但是他有个在隔壁玲珑镇开铺子的亲弟弟,所以管对方要了二十五两的彩礼钱。
一个寡妇能得这么多彩礼,已是天价了。
卢氏婆媳里哪里能放过,十月二十六那日一早起来,拿了一套红衣裳给南大嫂,刘桂花同她哭诉儿子在县里是何等艰难,就等着用这救命钱,又骗她:“不管怎么说,你是孩子的亲姑姑,我总不能害你,你就算是回了南家去,可那头就秀儿一个人,以后不可能给你养老送终的。”
卢氏也在一旁劝着,“是啊,你还年轻,总是要为自己打算才是,趁着你现在还年轻,对方又是个愿意吃苦的老实人,两人相互扶持,兴许老天爷眷念,你再得个一儿半女的,以后也就不用发愁了。”
南大嫂素来没主见,一般都是听卢氏的话,不然也不会落到如今这下场了。
所以听着有些动心,断然没有想到卢氏口里吃苦耐劳的老实人,就是个好吃懒做的赌鬼,能活到如今全靠着他那个亲弟弟。
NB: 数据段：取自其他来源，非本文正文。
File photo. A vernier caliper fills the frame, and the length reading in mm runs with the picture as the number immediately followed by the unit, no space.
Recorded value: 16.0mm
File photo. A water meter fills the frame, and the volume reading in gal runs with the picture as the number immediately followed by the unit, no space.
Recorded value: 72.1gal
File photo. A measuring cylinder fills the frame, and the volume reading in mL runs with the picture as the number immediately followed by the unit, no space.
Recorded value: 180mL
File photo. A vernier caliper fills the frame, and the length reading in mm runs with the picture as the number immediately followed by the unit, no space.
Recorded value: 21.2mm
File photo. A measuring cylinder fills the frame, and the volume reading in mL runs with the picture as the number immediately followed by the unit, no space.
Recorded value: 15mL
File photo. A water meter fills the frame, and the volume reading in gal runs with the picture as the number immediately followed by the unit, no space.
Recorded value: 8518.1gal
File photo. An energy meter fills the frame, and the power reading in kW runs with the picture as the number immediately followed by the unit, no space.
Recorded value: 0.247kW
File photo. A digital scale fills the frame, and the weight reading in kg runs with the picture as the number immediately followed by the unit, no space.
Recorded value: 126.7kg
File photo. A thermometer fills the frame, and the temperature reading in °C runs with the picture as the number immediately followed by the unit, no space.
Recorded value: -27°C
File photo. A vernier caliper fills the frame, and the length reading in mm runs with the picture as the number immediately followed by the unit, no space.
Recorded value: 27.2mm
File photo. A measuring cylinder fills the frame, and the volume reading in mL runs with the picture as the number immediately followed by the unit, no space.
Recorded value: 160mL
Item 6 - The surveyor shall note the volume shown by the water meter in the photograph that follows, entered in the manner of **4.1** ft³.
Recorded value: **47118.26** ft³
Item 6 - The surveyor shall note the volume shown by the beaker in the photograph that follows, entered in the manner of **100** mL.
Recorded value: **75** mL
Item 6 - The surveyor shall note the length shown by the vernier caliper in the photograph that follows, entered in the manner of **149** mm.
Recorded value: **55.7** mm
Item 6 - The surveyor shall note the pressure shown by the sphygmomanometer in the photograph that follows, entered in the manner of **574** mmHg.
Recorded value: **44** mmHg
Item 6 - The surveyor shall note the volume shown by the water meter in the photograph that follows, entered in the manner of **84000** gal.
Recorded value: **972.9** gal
如今他亲弟弟愿意给他出这二十五两银子娶南大嫂回去,就是再也受不住了,想找个人将自己这酒鬼哥哥给甩出去。
可南大嫂不知道这些,听了卢氏的话信以为真,又想着自己总这么住在娘家不算一会事儿,户头又没落实,便点头应了。
至于秀儿那,开春了自己带着这新丈夫过去给她帮忙,还多个人手呢。
然后就这样答应了。
人送走,卢氏婆媳二十五两银子到手。
与其说是彩礼,倒不如说是南大嫂的卖身钱。
南大嫂嫁过去,过的什么日子,她们也没管,只连忙拿了这银子往县里送去。
桑海村这边,南秀儿本是不愿意去二房的,但是她爹新死,宽敞的屋子里就她一个人孤零零的,夜半三更的时候总会觉得害怕。
但其实她也就是晚上过来一起跟南九睡罢了,还是在自己家里生火做饭,然后白天扛着锄头去翻地。
转眼她爹头七过了,天越来越冷,翻出去年的冬衣,发现袖子断了一大截,这冬衣还是前年做的。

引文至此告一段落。